Version 8.4 - 5 August 1997
© 1997 Gerald S. Wasserman
[1-return] The Pollster's Waterloo, Wall Street Journal, 19 November 1996.
[2-return] Polls: By Our Reckoning, We Did Fine. Wall Street Journal, 11 December 1996.
[3-return] See: L. Kish, Survey Sampling, 1965, Wiley, pp. 497-501.
[4-return] See the Politics Now website at: http://www.politicsnow.com/campaign/wh_house/finalvote/
[5-return] See R. Rosenthal, Meta-Analytic Procedures for Social Research, Rev. Ed., 1991, Sage Publications, Ch. 5.
[6-return] A preliminary draft of this article was sent to Everett Carll Ladd. He circulated copies of it within the polling community.
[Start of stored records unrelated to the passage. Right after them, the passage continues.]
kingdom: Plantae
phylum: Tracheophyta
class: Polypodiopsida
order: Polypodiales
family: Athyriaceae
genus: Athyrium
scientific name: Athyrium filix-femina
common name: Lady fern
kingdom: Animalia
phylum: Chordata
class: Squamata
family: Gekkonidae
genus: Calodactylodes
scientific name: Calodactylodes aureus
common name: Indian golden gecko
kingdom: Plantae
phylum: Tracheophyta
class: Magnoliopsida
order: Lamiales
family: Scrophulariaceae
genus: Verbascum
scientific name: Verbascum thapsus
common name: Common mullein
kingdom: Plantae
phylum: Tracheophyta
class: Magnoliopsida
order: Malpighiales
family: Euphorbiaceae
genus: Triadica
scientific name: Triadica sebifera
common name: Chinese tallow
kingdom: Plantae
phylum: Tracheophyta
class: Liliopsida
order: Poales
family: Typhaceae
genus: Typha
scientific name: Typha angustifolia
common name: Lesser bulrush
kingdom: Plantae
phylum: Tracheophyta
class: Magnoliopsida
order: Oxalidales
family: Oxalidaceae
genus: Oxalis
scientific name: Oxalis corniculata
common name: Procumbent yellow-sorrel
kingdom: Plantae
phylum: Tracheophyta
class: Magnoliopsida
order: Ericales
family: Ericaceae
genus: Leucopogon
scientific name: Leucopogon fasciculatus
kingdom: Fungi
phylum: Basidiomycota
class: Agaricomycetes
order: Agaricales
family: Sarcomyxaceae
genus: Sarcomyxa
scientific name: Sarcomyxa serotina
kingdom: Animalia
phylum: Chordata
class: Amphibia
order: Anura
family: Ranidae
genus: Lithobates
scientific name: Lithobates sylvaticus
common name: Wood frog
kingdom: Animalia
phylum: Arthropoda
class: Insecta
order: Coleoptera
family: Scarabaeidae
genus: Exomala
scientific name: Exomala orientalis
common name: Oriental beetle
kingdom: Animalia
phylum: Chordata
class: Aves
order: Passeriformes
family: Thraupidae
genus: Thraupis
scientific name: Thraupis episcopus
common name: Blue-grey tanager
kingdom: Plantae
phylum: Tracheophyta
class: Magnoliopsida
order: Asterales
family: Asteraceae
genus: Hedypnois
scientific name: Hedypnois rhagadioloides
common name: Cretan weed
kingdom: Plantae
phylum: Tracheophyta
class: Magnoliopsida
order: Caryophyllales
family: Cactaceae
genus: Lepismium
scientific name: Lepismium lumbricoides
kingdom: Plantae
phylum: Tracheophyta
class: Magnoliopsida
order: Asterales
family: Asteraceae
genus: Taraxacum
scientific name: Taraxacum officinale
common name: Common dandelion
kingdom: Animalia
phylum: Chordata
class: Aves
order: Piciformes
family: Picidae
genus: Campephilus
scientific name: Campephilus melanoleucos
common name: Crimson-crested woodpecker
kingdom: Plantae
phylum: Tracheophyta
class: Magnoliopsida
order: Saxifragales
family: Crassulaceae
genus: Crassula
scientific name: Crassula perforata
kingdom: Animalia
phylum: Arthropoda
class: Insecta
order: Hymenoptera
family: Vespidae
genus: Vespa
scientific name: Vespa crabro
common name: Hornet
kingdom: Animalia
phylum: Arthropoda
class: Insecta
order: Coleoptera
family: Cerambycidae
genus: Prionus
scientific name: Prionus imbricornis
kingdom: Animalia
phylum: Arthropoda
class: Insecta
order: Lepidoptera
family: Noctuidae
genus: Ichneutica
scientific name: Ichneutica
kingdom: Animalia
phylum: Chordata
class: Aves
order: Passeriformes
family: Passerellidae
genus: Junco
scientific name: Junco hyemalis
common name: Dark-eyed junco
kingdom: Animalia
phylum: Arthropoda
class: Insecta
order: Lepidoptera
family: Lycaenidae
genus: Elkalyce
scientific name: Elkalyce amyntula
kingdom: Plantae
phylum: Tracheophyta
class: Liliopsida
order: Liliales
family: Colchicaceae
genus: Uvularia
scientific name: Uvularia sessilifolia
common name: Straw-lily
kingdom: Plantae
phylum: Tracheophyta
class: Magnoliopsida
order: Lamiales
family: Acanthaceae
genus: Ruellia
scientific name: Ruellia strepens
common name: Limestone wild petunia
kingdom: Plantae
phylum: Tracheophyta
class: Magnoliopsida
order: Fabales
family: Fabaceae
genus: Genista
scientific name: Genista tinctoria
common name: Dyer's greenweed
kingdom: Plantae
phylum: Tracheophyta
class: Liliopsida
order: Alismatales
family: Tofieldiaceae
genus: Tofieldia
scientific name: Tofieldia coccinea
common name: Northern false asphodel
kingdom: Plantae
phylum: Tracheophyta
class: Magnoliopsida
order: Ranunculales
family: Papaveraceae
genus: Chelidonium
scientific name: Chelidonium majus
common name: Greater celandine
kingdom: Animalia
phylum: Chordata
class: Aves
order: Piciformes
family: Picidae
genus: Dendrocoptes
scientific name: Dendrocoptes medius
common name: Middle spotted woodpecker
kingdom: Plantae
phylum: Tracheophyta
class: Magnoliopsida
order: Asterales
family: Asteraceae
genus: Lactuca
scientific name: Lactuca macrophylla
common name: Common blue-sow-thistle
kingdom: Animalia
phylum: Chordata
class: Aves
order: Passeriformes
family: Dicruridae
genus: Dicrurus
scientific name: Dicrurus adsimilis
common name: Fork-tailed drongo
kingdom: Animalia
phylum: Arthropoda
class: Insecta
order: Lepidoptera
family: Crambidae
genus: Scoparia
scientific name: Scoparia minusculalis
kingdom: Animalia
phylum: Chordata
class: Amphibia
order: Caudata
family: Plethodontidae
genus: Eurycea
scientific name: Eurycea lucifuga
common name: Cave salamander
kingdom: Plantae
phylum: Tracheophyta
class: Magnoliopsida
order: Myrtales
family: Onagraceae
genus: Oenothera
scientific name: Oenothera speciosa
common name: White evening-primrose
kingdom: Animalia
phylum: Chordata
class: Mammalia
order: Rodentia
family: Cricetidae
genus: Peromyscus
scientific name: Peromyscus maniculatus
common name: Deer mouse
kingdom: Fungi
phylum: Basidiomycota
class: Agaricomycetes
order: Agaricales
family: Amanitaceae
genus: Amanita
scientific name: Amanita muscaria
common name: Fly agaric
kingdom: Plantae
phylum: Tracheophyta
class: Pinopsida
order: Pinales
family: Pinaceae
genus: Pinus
As a result, a fairly accurate and complete summary of these ideas appeared in a newspaper story (see R. Morin, The Election Post-Mortem: The Experts Debate The Accuracy Of Their Surveys, The Washington Post National Weekly Edition, 13 January 1997). It may be noted that the odds reported in that newspaper story differed a bit from the ones presented here because the preliminary draft used preliminary actual vote counts.
Both constructive and destructive criticisms of the draft were offered as a result. I am particularly indebted to Nick Panagakis of Chicago's Market Shares Corporation for collegial instruction about potential sources of bias in pre-election polls. Also helpful was another commentator's rigid and unnecessarily intemperate critique of the assumption of random sampling.
[7-return] See: L. Kish, Survey Sampling, 1965, Wiley, passim.
[8-return] If this criticism is made in a principled fashion, one soon finds that it creates a dilemma because any attempt to impeach the present meta-analysis by postulating an inflation of sampling error will also reduce the putative utility of opinion polls themselves. An interesting exercise is to use the spreadsheet given here to calculate how much the sampling error would have to be inflated in order to bring the present meta-analytically combined odds below the conventional cutoff for statistical significance. A principled critic would then also have to estimate what the exact same degree of inflation would do to the confidence intervals of commercial polls. The answer is that these intervals would be well into the double digit range of percentages. And who would pay for a poll that could only predict landslides?